- **Trecho fornecido**
- - -

Juan Arias, correspondente do
jornal espanhol El País no
Brasil, escreveu no dia 7 um artigo indagando onde estão os indignados do
Brasil. Por que não ocupam as praças para protestar contra a corrupção e os
desmandos? Não saberiam os brasileiros reagir à hipocrisia e à falta de ética
dos políticos? Será mesmo este um país cujo povo tem uma índole de tal sorte
pacífica que se contentaria com tão pouco? Publiquei, posts abaixo, a íntegra
de seu texto. Afirmei que ensaiaria uma resposta, até porque a indagação de
Arias, um excelente jornalista, é procedente e toca, entendo, numa questão
essencial dos dias que correm. A resposta não é simples nem linear. Há vários
fatores distintos que se conjugam. Vamos lá.
Povo privatizado
O “povo” não está nas ruas, meu caro Juan, porque foi privatizado pelo PT. Note que recorro àquele expediente detestável de pôr aspas na palavra “povo” para indicar que o sentido não é bem o usual, o corriqueiro, aquele de dicionário. Até porque este escriba não acredita no “povo” como ente de valor abstrato, que se materializa na massa na rua. Eu acredito em “povos” dentro de um povo, em correntes de opinião, em militância, em grupos organizados — e pouco importa se o que os mobiliza é o Facebook, o Twitter, o megafone ou o sino de uma igreja. Não existe movimento popular espontâneo. Essa é uma das tolices da esquerda de matriz anarquista, que o bolchevismo e o fascismo se encarregaram de desmoralizar a seu tempo. O “povo na rua” será sempre o “povo na rua mobilizado por alguém”. Numa anotação à margem: é isso o que me faz ver com reserva crítica — o que não quer dizer necessariamente “desagrado” — a dita “Primavera Árabe”. Alguém convoca os “povos”.

- - -

- **Material fornecido**
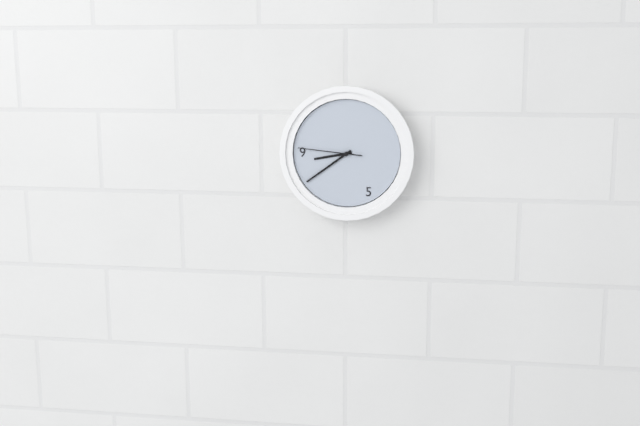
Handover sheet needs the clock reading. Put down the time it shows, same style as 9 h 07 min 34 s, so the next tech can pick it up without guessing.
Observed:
8 h 39 min 46 s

- - -

- **Exercício curto 1**
No trecho sobre os indignados do Brasil, de que jornal Juan Arias é correspondente no país?
- **Exercício curto 2**
Prossiga o texto sobre a ausência dos indignados nas ruas brasileiras, começando logo após a última frase apresentada.

- **Resposta escrita 1**
Do jornal espanhol El País.

- **Resposta escrita 2**
No Brasil, as esquerdas, os
petistas em particular, desde a redemocratização, têm uma espécie de monopólio
da praça. Disse Castro Alves: “A praça é do povo como o céu é do condor”. Disse
Caetano Veloso: “A praça é do povo como o céu é do avião” (era um otimista;
acreditava na modernização do Bananão). Disse Lula: “A praça é do povo como o
povo é do PT”. Sim, responderei ao longo do texto por que os não-petistas não
vão às ruas quase nunca. Um minutinho. Seguindo.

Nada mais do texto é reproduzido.